Even Las Vegas’ motto, which became a popular part of the American lexicon, was a winking nod to the seemingly endless ways to satisfy the id: “What happens here, stays here.”

Once known solely as an outpost of cheap spaghetti dinners and smorgasbord grub, Las Vegas became one of the top dining destinations in the world. Every celebrity chef worth his or her sea salt staked a claim here, and the level of culinary quality rose almost as fast as the prices. Take a look at some of the famous names attached to Vegas restaurants: Emeril Lagasse, Wolfgang Puck, Gordon Ramsay, Bobby Flay, Hubert Keller, Joël Robuchon, Thomas Keller, and Julian Serrano. It’s a veritable who’s who of the culinary world. Dining in Las Vegas has become one of the top reasons people want to visit the city.

And proving that Las Vegas really is a 24-hour town, the nightlife scene exploded in Vegas. Megaclubs such as Intrigue at Encore Las Vegas, Marquee at the Cosmopolitan, and Hakkasan at MGM Grand (billed as the largest nightclub in the world) pull in droves of the young and beautiful (or people who think they are, or who just want to be around them) who don’t seem deterred by the eye-popping high prices ($20–$50 cover, $10–$15 drinks), long lines, and lack of personal space. It’s a see-and-be-seen scene, where you’d better dress to impress or expect to be relegated to the darker corners.

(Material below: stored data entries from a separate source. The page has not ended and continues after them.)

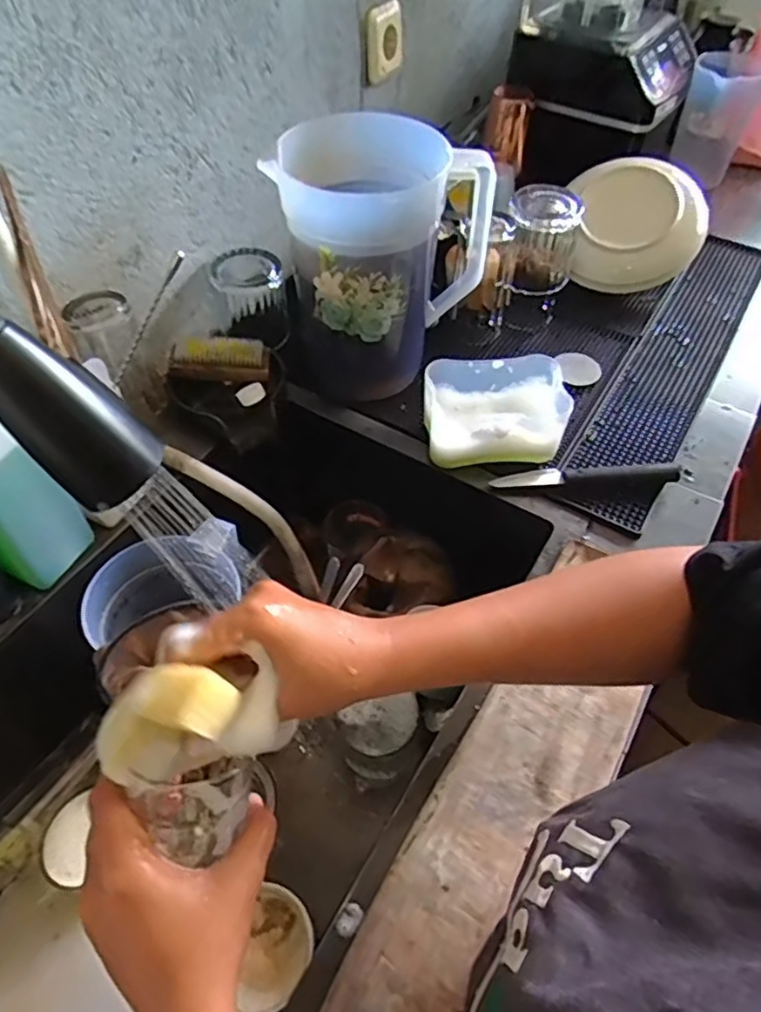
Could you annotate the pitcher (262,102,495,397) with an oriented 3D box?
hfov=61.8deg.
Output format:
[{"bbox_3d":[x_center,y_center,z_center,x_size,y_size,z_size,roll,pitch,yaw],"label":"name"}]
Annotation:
[{"bbox_3d":[-0.002,-0.253,0.666,0.196,0.249,0.137,-27,57,-21],"label":"pitcher"}]

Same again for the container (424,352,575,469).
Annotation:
[{"bbox_3d":[0.118,-0.096,0.662,0.138,0.076,0.088,-3,52,-4],"label":"container"}]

Céline Dion made it safe to be a Vegas headliner again as she kicked off a 5-year residency at Caesars Palace in 2003 (and came back in 2011). She would be followed by big-ticket names like Mariah Carey, Cher, Gwen Stefani and Bruno Mars all of whom have made Vegas their performing home for a while.

Clearly, no one can rest on their laurels in Vegas, for this is not only a town that never sleeps, but also one in which progress never stops, even for a heartbeat.

Note: This information was accurate when it was published, but can change without notice. Please be sure to confirm all rates and details directly with the companies in question before planning your trip.